Durante el segundo gobierno de Fujimori, 1995-2000, mientras se iban deteriorando la institucionalidad y arraigando la corrupción, el impulso reformista en la economía también perdió fuerza. Todo parecía estar concentrado en prolongar la vida del régimen más allá del 2000 y mucho dinero de las privatizaciones se esfumó en “comisiones”, clientelismo a través de los programas de ayuda social y en comprar lealtades de algunos empresarios, especialmente los vinculados a los medios de comunicación; hubo, además, un fuerte Fenómeno del Niño en 1998. A nivel internacional, de otro lado, una serie de crisis financieras (México 1995, “Tigres Asiáticos” 1997, Rusia 1998 y Brasil 1999) afectaron el ritmo de las exportaciones y el programa de privatización, ocasionando un cuadro de recesión. En 1997, la tasa de crecimiento fue de 6.9% y, en 1998, se experimentó un retroceso de -0.7%; al terminar su segundo mandato, Fujimori dejó una economía estancada con una tasa de 0.2%. En suma, todo lo que se avanzó hasta 1995 se vio distorsionado por razones externas, pero, sobre todo, internas (cálculo político y corrupción). Una de las herencias del modelo económico neoliberal implantado en esta década fue que la economía pasó a depender estrechamente de lo que suceda con el precio internacional de las materias primas y el arribo del capital extranjero lo cual, en el largo plazo, no es sostenible. Un criterio para medir los resultados del modelo es la lucha contra la pobreza. El porcentaje de pobres se redujo de 57.4% en 1991 a 50.7% en 1997; el porcentaje de pobres extremos retrocedió de 26.8% en 1991 a 14.7% en 1997; un logro poco significativo teniendo en cuenta los recursos con los que contaba el Estado. Tampoco se avanzó mucho en los que se refiere a “calidad” de empleo: entre 1995 y 1999, solo la mitad de la PEA tenía empleo adecuado; el resto estaba en el desempleo o el subempleo, según datos del Banco Central de Reserva.

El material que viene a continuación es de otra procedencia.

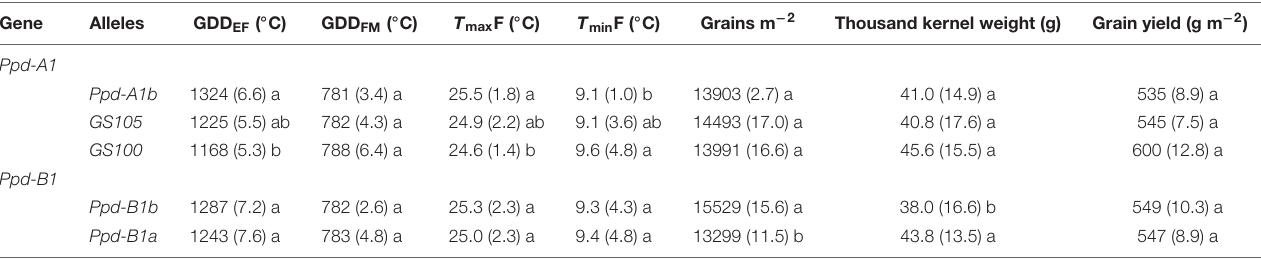
T max F: mean of the maximum temperatures of 5 days before and after flowering. T min F: mean of the minimum temperatures of 5 days before and after flowering. Different letters between alleles at each gene indicate differences according to LSD test at P < 0.05. The number of genotypes carrying each allele is shown in Table 2 .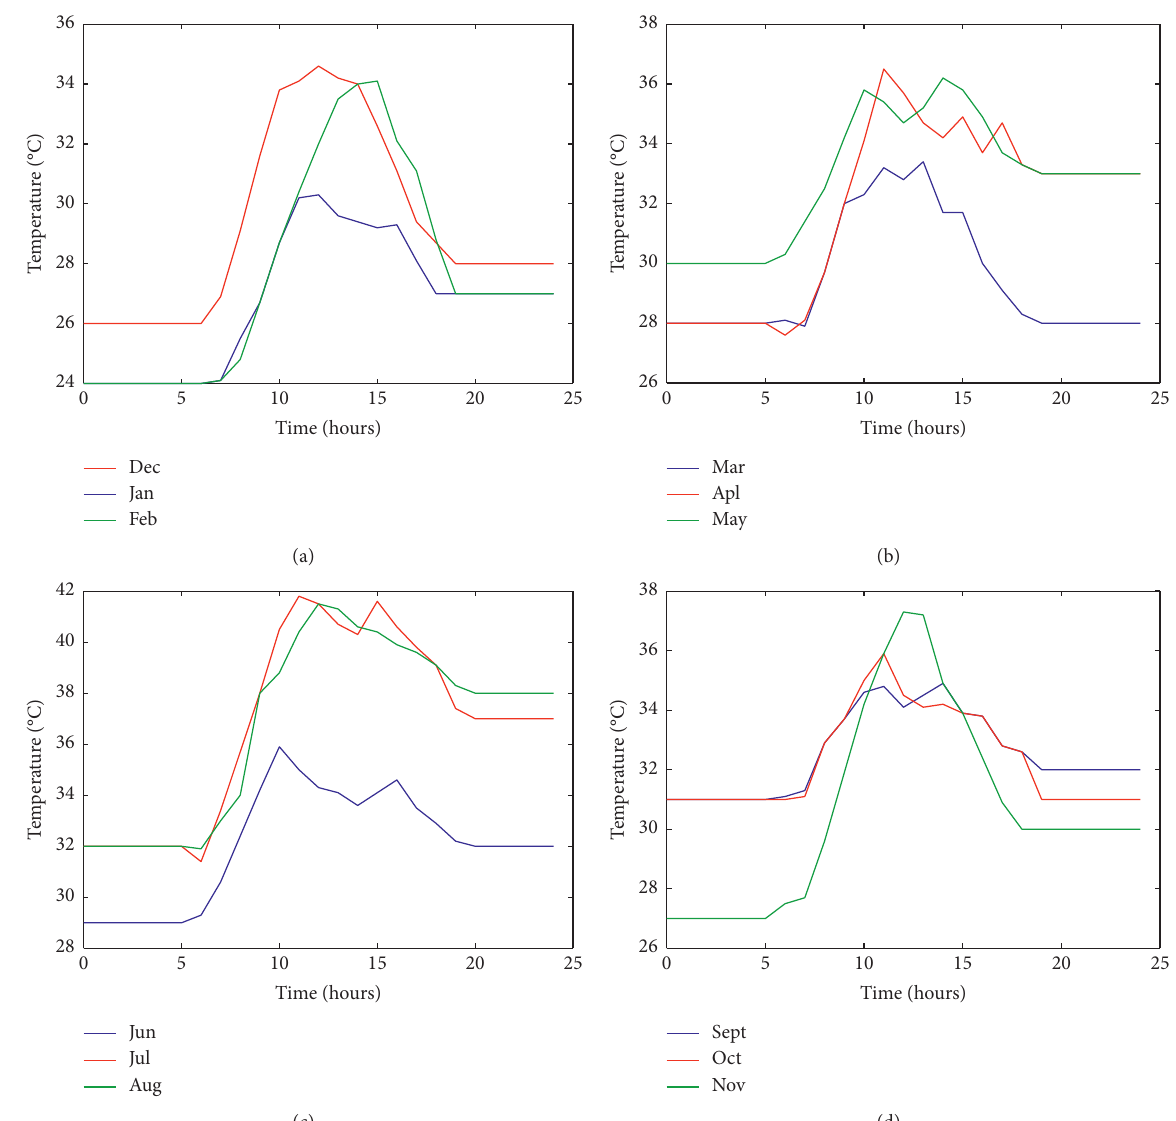
Figure 10: Temperature of typical days for each month and season. (a) Winter, (b) spring, (c) summer, (d) autumn.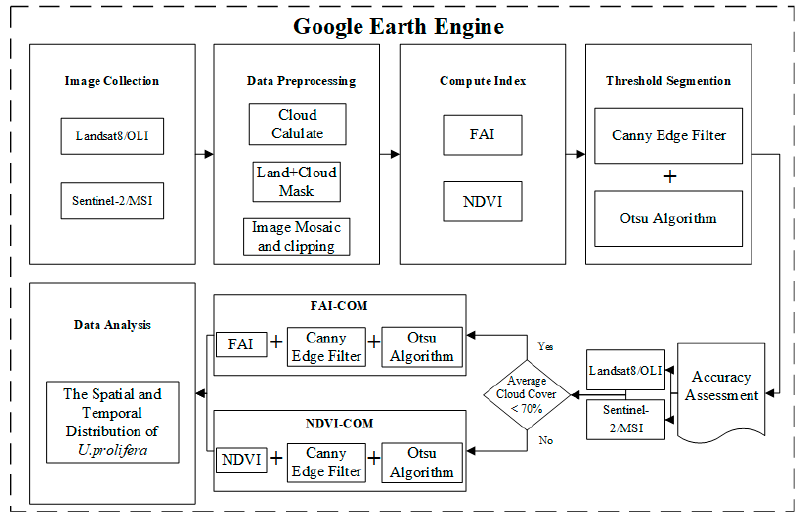
Figure 4. Workflow of adaptive threshold detection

La aplicación del neoliberalismo en el Perú merece, a nuestro entender, un análisis más profundo, pues se instaló en un escenario con muy particular: escasa institucionalidad, la economía informal más grande de América Latina, un país que se recuperaba de una voraz guerra contra el terrorismo, autoritarismo político y gran permisividad a la corrupción. Después de casi 30 años, son innegables sus logros macroeconómicos, pero las brechas sociales, materiales y culturales siguen vigentes, en una nueva versión tercermundista, que habría que tipificar, y que nos impiden competir adecuadamente frente a los desafíos de la globalización.
[1] Un primer aviso (y primer revés) fueron las elecciones municipales de 1989 cuando un outsider, el animador de televisión Ricardo Belmont, le arrebató la alcaldía de Lima al candidato del FREDEMO, el ingeniero Juan Incháustegui, venido de las filas de AP.